What if we want to know the exponent on \(2\) in the prime factorization of \(7!\)? If we look at the expansion of \(7!\) as \(7\times6\times5\times4\times3\times2\times1\), clearly every other term is divisible by \(2\). So we have:
\(\left \lfloor{\frac{7}{2}}\right \rfloor\)
But this leaves out the fact that numbers might be divisible by \(4\) or \(8\) and so could have multiple factors of \(2\). So the total count will be:
\(\left \lfloor{\frac{7}{2}}\right \rfloor+\left \lfloor{\frac{7}{4}}\right \rfloor+\left \lfloor{\frac{7}{8}}\right \rfloor+...\)
In general, the number of times a prime factor, \(k\), occurs in \(n!\) is:
\(\left \lfloor{\frac{n}{k}}\right \rfloor+\left \lfloor{\frac{n}{k^2}}\right \rfloor+\left \lfloor{\frac{n}{k^3}}\right \rfloor+...\)
Lastly, it’s worth calling out that there can be no prime factors in \(n!\) greater than \(n\).
Finally, this gives a sufficiently fast algorithm for solving the original problem.

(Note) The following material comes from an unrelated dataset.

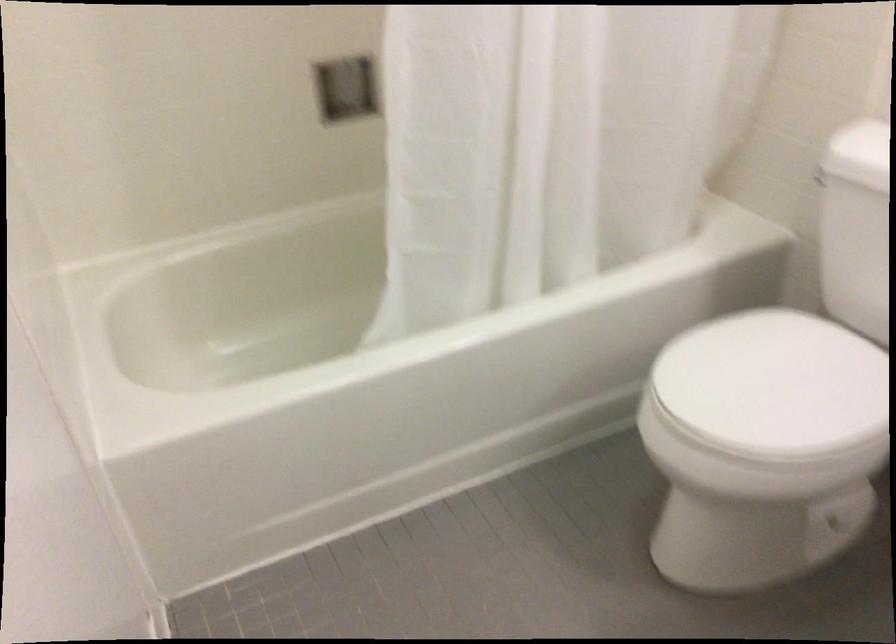
Describe the element at coordinates (773, 384) in the screenshot. This screenshot has width=896, height=644. I see `a white toilet lid` at that location.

Here’s a purely functional solution in Scala. My prime generating code looks a little weird, but it’s an implementation of the Sieve of Eratosthenes, utilizing Scala’s lazy streams. I started with a simpler version of that algorithm, but was getting out of memory errors. That’s something I’ve noticed that pops up when you’re trying to keep stuff purely functional: sometimes you either get concise code, or memory-efficient code, rarely both. Scala’s nice in that you can fall back to all of the mutable, imperative stuff when needed, but it’s an interesting exercise to try to avoid that.
object FractionPuzzle {
// Stream of all integers, starting with n
def ints(n: Int): Stream[Int] =
n #:: ints(n + 1)
// Stream of primes numbers
def primes(nums: Stream[Int] = ints(2), filters: Set[Int] = Set.empty): Stream[Int] = {
val firstIndex = nums.indexWhere(n => !filters.exists(n % _ == 0))
nums(firstIndex) #:: primes(nums.drop(firstIndex + 1), filters + nums(firstIndex))
}
// Stream of powers of n, starting with n^k
def powers(n: Int, k: Int = 1): Stream[Long] =
Math.round(Math.pow(n, k)) #:: powers(n, k + 1)

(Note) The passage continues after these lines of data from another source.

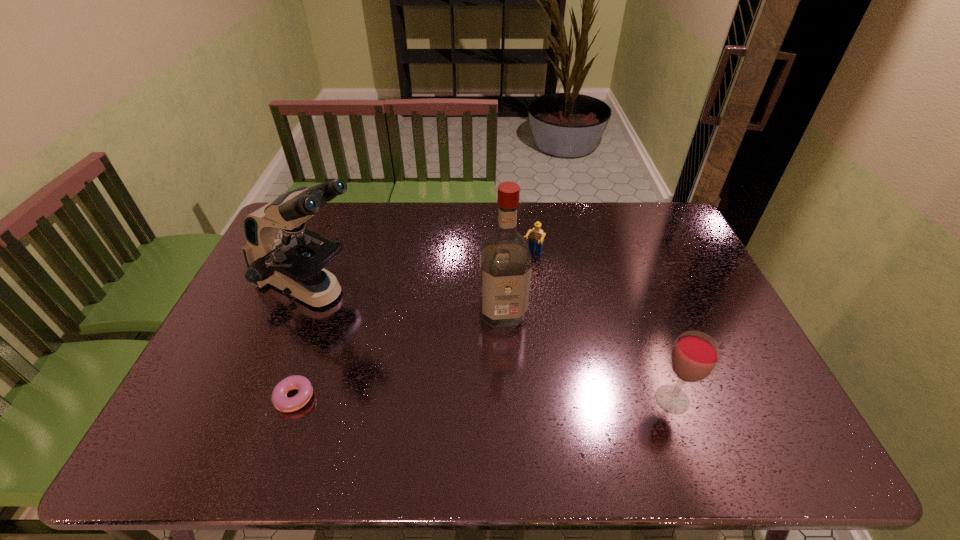
The image size is (960, 540). Find the location of `free space located on the face of the Lego`. free space located on the face of the Lego is located at coordinates pyautogui.click(x=515, y=289).

Find the location of `vacant space located 0.310m on the face of the Lego`. vacant space located 0.310m on the face of the Lego is located at coordinates (493, 328).

The height and width of the screenshot is (540, 960). Identify the location of vacant region located on the front-facing side of the liquor. (x=508, y=343).

Find the location of `vacant space located on the front-facing side of the liquor`. vacant space located on the front-facing side of the liquor is located at coordinates (509, 346).

You are a GUI agent. You are given a task and a screenshot of the screen. Output one action in this format:
    pyautogui.click(x=<x>, y=<y>)
    Task: Click on the vacant space located on the front-facing side of the liquor
    
    Given the screenshot: What is the action you would take?
    pyautogui.click(x=510, y=349)

Identify the location of vacant space located 0.070m through the eyepieces of the microscope. (381, 318).

The height and width of the screenshot is (540, 960). I want to click on vacant area situated through the eyepieces of the microscope, so click(450, 353).

Identify the location of vacant area located 0.050m through the eyepieces of the microscope. [x=375, y=315].

In order to click on doughnut that is at the near edge in this screenshot , I will do `click(281, 402)`.

Locate an element on the screen. This screenshot has width=960, height=540. wineglass located in the near edge section of the desktop is located at coordinates (695, 355).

// Count how many times the prime factor k occurs in n!
def countFactorOcurrences(n: Int, k: Int): Long = {
powers(k).takeWhile(_ <= n).map(n / _).sum
}
// Reads in a number, n, and prints out the number of integer solutions to 1/x + 1/y = 1/n!
def main(args: Array[String]): Unit = {
val n = readInt()
val primeFactors = primes().takeWhile(_ <= n)
val nFactors =
primeFactors.map(countFactorOcurrences(n, _)).map(x => BigInt(x + 1)).product
println(nFactors * nFactors)
}
}
It starts to slow down around \(n=200000\) or so, but still, I think that’s pretty impressive. The solution for that value of n is 21179 digits long!